- French theatrical release poster
- French: Un divan à Tunis
- Directed by: Manele Labidi Labbé
- Screenplay by: Manele Labidi Labbé
- Produced by: Serge Hayat; Jean-Christophe Reymond;
- Starring: Golshifteh Farahani; Majd Mastoura;
- Cinematography: Laurent Brunet
- Edited by: Yorgos Lamprinos
- Music by: Flemming Nordkrog
- Production companies: Kazak Productions; Arte France Cinéma;
- Distributed by: Diaphana Distribution (France); Hakka Distribution (Tunisia);
- Release dates: 4 September 2019 (Venice); 12 February 2020 (France); 26 February 2020 (Tunisia);
- Running time: 88 minutes
- Countries: France Tunisia
- Languages: Arabic French
- Budget: €1.990.000; (≃$2.4 million);
- Box office: $3.7 million

= Arab Blues =

2019 film

Arab Blues (أريكة في تونس, Un divan à Tunis) is a 2019 French-Tunisian comedy film written and directed by Manele Labidi Labbé, in her feature debut.
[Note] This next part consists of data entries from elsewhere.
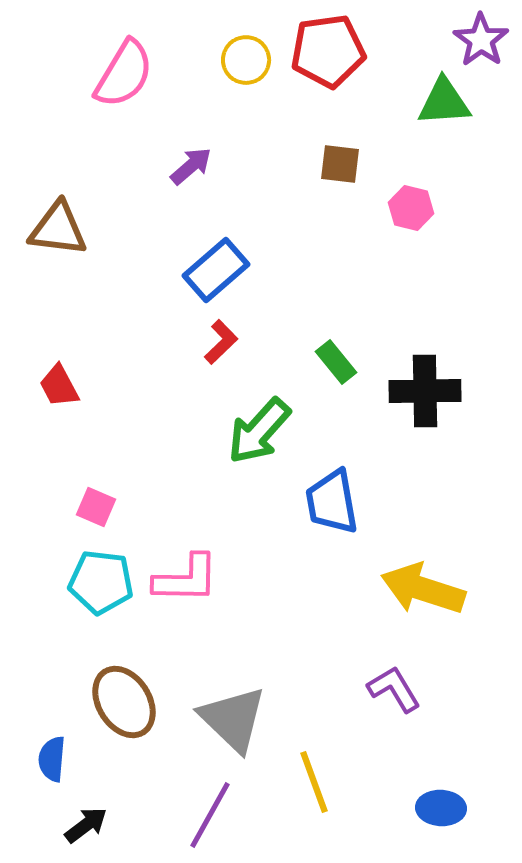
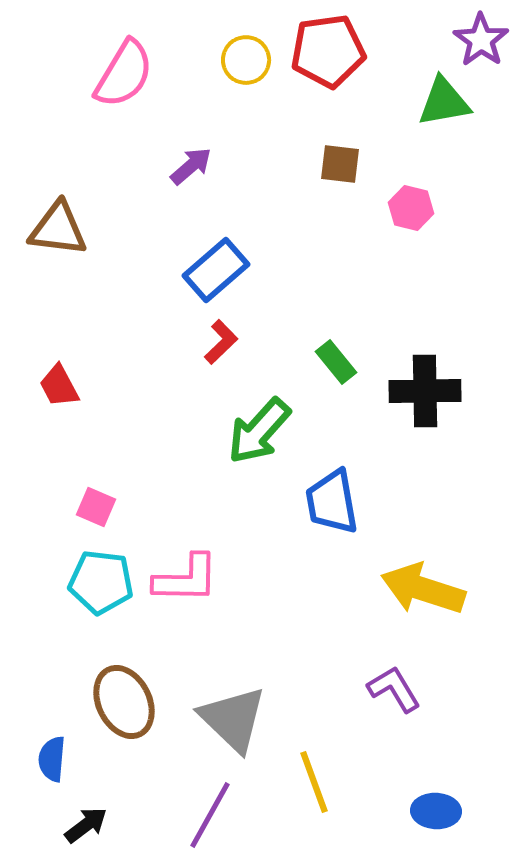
green triangle: rotated 6 degrees counterclockwise
brown ellipse: rotated 6 degrees clockwise
blue ellipse: moved 5 px left, 3 px down
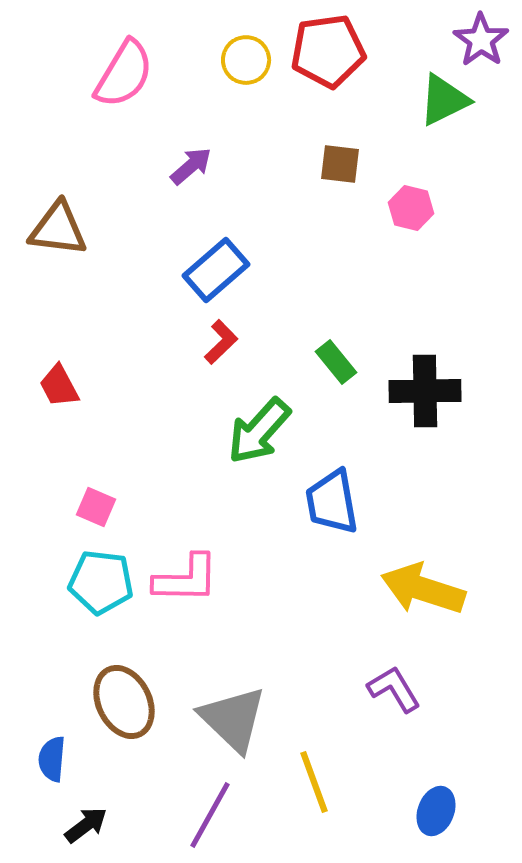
green triangle: moved 2 px up; rotated 16 degrees counterclockwise
blue ellipse: rotated 72 degrees counterclockwise
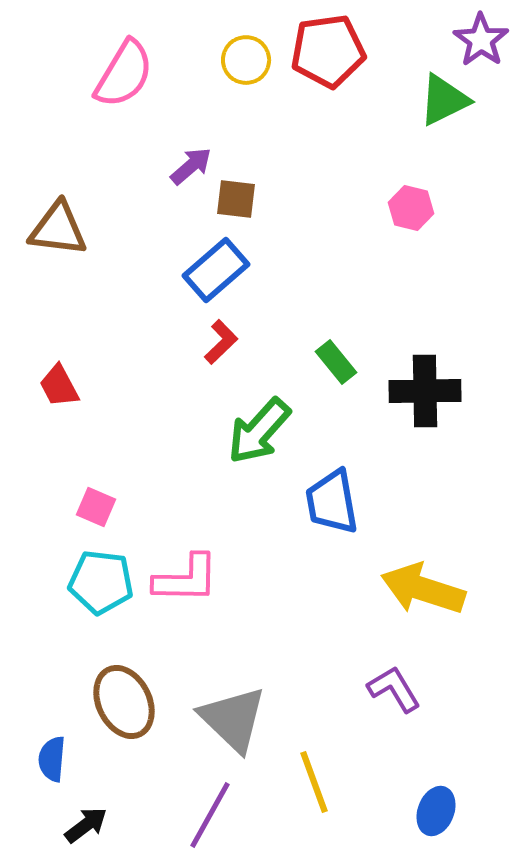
brown square: moved 104 px left, 35 px down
Starring Golshifteh Farahani as Selma, it follows a psychoanalyst moving back to her native Tunisia.

The film had its world premiere in the Giornate degli Autori section of the 76th Venice International Film Festival on 4 September 2019. It was theatrically released in France on 12 February 2020 by Diaphana Distribution, and in Tunisia on 26 February by Hakka Distribution.

== Plot ==
The film is about a Tunisian psychoanalyst Selma who, after having been educated in Paris, moves back to Tunisia to open a psychoanalytic practice.

==Cast==
- Golshifteh Farahani as Selma
- Hichem Yacoubi as Raouf
- Moncef Anjegui as Mourad
- Majd Mastoura as Naim

==Release==
The film had its world premiere at the 76th Venice International Film Festival, during the Venice Days, on 4 September 2019. Its North American debut was in the Contemporary World Cinema section at the 2019 Toronto International Film Festival on 8 September 2019.

==Reception==
===Box office===
Arab Blues grossed $3.7 million worldwide, against a production budget of about $2.4 million.

===Critical response===
On French review aggregator AlloCiné, the film holds an average rating of 3.7 out of 5, based on 24 critics' reviews.